NE differentiation in prostate cancer is associated with poor prognosis, tumour progression, and an androgen independent state.1,4 NE cells are thought not to express the AR and are therefore unaffected by androgen deprivation.2 During the androgen independent state of the disease, the tumour NE cell fraction is believed to increase compared with that during the androgen dependent state, as reflected in CGA tissue immunostaining and rising serum concentrations of CGA.5–7 This has led to the hypothesis that prostatic NE tumour cells, lacking AR, represent an androgen insensitive cell population, which may expand to replace the androgen sensitive tumour cell population during hormone ablation treatment.

“Our case demonstrates for the first time that an intermediate or hybrid cell type, having both non-neuroendocrine and neuroendocrine cell features, can occur in a conventional prostate carcinoma”
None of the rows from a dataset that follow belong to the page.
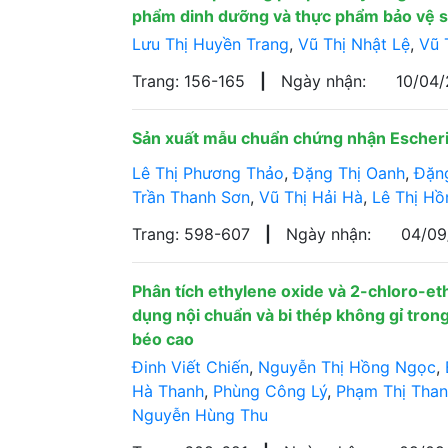
phẩm dinh dưỡng và thực phẩm bảo vệ 
Lưu Thị Huyền Trang
,
Vũ Thị Nhật Lệ
,
Vũ 
Trang: 156-165
|
Ngày nhận:
10/04
Sản xuất mẫu chuẩn chứng nhận Escheric
Lê Thị Phương Thảo
,
Đặng Thị Oanh
,
Đặn
Trần Thanh Sơn
,
Vũ Thị Hải Hà
,
Lê Thị H
Trang: 598-607
|
Ngày nhận:
04/0
Phân tích ethylene oxide và 2-chloro-eth
dụng nội chuẩn và bi thép không gỉ tro
béo cao
Đinh Viết Chiến
,
Nguyễn Thị Hồng Ngọc
,
Hà Thanh
,
Phùng Công Lý
,
Phạm Thị Tha
Nguyễn Hùng Thu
Our patient presented with a history that is classic for prostate carcinoma, with sequential metastases to regional lymph nodes then bone. The tumour was histologically typical of a primary adenocarcinoma during the progression of the disease, expressing PSA and AR and lacking CGA immunoreactivity over the six years of disease progression (fig 2). During the last year of progression, tumour cells acquired an NE phenotype (that is, CGA staining), albeit maintaining a conventional adenocarcinoma morphology with glandular formation and nuclei with a prominent nucleolus in the centre (fig 1). In pheochromocytoma cells, CGA has been shown to be an early on/off switch controlling neurosecretory granule biogenesis, leading to the hypothesis that these cells are in a transition state to a more developed NE status.8 Our case demonstrates for the first time that an intermediate or hybrid cell type, having both non-NE and NE features, can occur in a conventional prostate carcinoma. It still remains to be demonstrated in a cohort of similar cases that poor prognosis is secondary to the switch to an NE phenotype.

Figure 2

Schematic representation of chromogranin A positivity at different time points during the disease progression. AR, androgen receptor; CGA, chromogranin A; NE, neuroendocrine; PSA, prostate specific antigen.

Take home messages

  • We report a conventional prostate adenocarcinoma that initially expressed prostate specific antigen (PSA) and the androgen receptor (AR)—typical of luminal cells—but on progression also expressed chromogranin A (CGA)—typical of neuroendocrine (NE) cells

  • Our case demonstrates for the first time that an intermediate or hybrid cell type, having both non-NE and NE features, can occur in a conventional prostate carcinoma

  • This suggests that during tumour progression, conventional prostate adenocarcinomas may evolve into an NE cell phenotype

  • It still remains to be demonstrated in a cohort of similar cases that poor prognosis is secondary to the switch to an NE phenotype

Acknowledgments

Funding for this work was provided by an OBRIEN award from the NIDDK (number 2 P50 DK47656–10), an NIH Prostate Cancer SPORE grant (NCI 1P50CA97186–01), the Richard M Lucas Foundation, and the CaP CURE Foundation.